DATA SHOWN.
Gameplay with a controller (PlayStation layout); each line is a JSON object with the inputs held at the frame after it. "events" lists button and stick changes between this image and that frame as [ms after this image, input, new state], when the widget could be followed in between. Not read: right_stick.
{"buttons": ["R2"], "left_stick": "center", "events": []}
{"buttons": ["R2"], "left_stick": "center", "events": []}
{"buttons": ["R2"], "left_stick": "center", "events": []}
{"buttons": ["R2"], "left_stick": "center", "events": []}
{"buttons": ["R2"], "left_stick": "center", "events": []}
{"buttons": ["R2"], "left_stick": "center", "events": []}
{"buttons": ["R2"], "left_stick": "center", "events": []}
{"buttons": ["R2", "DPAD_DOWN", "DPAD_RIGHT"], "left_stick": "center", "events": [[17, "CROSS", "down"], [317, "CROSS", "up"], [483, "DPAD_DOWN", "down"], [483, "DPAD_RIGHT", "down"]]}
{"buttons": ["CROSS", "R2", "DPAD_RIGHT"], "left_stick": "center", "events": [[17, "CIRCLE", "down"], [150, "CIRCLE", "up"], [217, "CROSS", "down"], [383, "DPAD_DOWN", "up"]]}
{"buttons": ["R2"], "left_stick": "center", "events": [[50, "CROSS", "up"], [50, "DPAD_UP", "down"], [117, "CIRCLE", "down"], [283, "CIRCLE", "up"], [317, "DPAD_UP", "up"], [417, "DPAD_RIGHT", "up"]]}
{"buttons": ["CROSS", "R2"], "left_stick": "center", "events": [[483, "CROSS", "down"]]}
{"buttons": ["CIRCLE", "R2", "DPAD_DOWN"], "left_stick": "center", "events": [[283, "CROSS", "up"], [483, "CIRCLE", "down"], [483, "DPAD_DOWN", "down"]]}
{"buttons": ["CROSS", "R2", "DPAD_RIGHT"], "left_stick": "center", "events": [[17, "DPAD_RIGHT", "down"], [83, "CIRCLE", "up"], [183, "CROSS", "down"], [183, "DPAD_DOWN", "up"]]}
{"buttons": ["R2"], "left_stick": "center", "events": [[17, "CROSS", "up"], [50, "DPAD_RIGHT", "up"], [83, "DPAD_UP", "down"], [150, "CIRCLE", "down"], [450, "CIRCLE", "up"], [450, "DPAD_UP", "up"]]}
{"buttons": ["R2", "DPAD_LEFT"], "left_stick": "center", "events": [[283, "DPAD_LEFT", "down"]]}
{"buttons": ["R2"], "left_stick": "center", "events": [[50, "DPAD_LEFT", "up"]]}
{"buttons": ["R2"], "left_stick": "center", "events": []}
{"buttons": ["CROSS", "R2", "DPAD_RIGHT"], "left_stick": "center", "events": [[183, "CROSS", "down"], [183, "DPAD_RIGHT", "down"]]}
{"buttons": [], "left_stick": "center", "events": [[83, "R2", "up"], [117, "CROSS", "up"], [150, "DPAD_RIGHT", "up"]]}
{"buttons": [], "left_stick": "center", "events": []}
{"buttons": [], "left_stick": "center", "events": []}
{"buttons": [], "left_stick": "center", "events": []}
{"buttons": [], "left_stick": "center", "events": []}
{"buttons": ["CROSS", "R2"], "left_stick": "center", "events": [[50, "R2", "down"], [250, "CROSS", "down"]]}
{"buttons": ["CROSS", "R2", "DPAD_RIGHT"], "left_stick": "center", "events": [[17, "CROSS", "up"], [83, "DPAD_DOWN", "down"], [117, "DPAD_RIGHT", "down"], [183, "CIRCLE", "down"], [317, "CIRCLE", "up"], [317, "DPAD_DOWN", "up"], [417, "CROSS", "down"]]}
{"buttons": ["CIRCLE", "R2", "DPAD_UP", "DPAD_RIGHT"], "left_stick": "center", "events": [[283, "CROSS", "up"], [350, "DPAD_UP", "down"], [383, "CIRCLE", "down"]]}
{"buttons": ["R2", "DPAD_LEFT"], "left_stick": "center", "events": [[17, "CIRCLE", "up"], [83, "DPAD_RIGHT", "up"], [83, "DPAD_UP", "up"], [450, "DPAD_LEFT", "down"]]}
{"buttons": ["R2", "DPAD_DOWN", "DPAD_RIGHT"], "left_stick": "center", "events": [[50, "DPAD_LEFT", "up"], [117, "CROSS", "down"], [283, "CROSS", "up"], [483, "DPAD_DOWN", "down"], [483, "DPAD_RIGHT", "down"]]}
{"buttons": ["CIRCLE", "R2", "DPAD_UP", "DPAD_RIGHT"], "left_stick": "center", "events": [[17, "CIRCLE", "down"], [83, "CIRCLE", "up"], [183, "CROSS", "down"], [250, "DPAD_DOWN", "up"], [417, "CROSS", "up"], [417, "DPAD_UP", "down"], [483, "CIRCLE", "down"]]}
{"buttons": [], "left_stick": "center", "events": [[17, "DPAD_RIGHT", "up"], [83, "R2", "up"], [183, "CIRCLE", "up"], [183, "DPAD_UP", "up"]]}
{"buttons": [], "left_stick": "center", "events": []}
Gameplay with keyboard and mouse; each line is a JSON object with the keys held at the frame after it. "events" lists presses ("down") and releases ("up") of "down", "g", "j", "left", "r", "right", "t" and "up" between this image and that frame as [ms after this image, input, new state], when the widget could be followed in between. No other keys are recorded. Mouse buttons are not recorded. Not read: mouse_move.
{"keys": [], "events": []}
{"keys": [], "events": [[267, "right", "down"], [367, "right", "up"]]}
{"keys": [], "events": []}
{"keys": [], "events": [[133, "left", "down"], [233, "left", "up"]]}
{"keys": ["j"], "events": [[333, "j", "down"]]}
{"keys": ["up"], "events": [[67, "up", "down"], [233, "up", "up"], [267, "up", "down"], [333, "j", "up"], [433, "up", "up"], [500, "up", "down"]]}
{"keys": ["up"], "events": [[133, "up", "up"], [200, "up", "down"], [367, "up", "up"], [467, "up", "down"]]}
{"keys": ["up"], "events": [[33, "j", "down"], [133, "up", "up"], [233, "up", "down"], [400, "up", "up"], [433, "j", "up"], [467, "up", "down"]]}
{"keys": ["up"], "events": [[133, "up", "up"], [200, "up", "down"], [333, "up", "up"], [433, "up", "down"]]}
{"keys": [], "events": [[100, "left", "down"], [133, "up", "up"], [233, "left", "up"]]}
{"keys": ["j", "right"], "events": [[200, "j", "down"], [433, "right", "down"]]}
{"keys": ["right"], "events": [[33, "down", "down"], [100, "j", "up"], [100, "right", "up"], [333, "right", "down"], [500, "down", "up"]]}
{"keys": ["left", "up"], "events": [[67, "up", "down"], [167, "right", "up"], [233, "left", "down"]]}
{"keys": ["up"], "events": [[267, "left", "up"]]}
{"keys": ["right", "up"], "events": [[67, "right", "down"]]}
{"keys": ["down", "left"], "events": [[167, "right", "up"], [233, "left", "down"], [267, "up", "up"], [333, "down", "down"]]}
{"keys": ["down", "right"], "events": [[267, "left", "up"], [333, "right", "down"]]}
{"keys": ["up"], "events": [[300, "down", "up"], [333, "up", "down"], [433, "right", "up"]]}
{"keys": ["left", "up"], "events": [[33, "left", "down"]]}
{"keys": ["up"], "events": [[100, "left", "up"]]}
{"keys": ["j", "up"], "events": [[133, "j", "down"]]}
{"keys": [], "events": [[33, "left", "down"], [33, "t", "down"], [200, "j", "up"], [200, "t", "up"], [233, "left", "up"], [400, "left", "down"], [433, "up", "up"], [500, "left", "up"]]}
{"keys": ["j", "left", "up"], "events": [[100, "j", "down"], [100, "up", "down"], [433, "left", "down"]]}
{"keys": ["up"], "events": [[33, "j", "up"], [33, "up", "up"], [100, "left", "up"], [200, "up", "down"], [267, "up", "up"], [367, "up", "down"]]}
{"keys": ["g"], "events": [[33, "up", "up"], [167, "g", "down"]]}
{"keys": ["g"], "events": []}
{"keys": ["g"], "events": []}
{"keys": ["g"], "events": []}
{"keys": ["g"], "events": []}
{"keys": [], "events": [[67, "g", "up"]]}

EXERCISE REQUIREMENTS. The answer must be every line of the records above that holds the word "when".

WRITTEN REPLY.
Gameplay with a controller (PlayStation layout); each line is a JSON object with the inputs held at the frame after it. "events" lists button and stick changes between this image and that frame as [ms after this image, input, new state], when the widget could be followed in between. Not read: right_stick.
Gameplay with keyboard and mouse; each line is a JSON object with the keys held at the frame after it. "events" lists presses ("down") and releases ("up") of "down", "g", "j", "left", "r", "right", "t" and "up" between this image and that frame as [ms after this image, input, new state], when the widget could be followed in between. No other keys are recorded. Mouse buttons are not recorded. Not read: mouse_move.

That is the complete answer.